▶ **Required action**
All of the data should be repeated exactly; pictures are not part of the copy.
Start of Data records
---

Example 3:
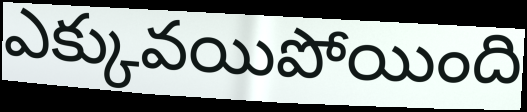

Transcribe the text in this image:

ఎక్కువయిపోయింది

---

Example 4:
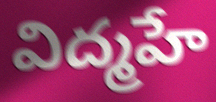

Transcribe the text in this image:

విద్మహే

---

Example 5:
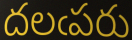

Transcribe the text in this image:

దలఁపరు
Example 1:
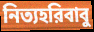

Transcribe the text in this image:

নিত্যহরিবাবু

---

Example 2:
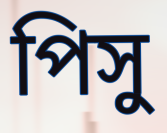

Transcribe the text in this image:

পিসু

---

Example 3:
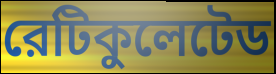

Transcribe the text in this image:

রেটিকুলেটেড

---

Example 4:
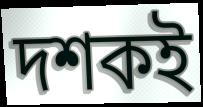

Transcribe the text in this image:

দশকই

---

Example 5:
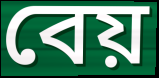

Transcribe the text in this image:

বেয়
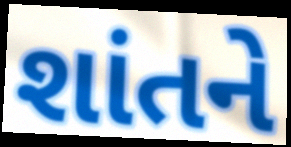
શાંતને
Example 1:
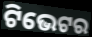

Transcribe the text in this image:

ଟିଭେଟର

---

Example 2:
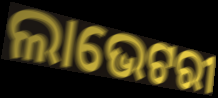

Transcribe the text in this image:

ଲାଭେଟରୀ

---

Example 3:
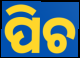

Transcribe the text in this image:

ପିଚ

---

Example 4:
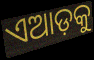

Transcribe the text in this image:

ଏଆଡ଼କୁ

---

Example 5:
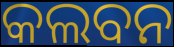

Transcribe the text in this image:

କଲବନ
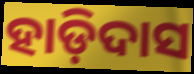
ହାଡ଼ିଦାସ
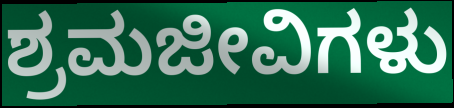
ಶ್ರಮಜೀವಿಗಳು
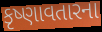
End of Data records
▶ **Exercise solution**
---

Example 3:

Transcribe the text in this image:

ఎక్కువయిపోయింది

---

Example 4:

Transcribe the text in this image:

విద్మహే

---

Example 5:

Transcribe the text in this image:

దలఁపరు
Example 1:

Transcribe the text in this image:

নিত্যহরিবাবু

---

Example 2:

Transcribe the text in this image:

পিসু

---

Example 3:

Transcribe the text in this image:

রেটিকুলেটেড

---

Example 4:

Transcribe the text in this image:

দশকই

---

Example 5:

Transcribe the text in this image:

বেয়
શાંતને
Example 1:

Transcribe the text in this image:

ଟିଭେଟର

---

Example 2:

Transcribe the text in this image:

ଲାଭେଟରୀ

---

Example 3:

Transcribe the text in this image:

ପିଚ

---

Example 4:

Transcribe the text in this image:

ଏଆଡ଼କୁ

---

Example 5:

Transcribe the text in this image:

କଲବନ
ହାଡ଼ିଦାସ
ಶ್ರಮಜೀವಿಗಳು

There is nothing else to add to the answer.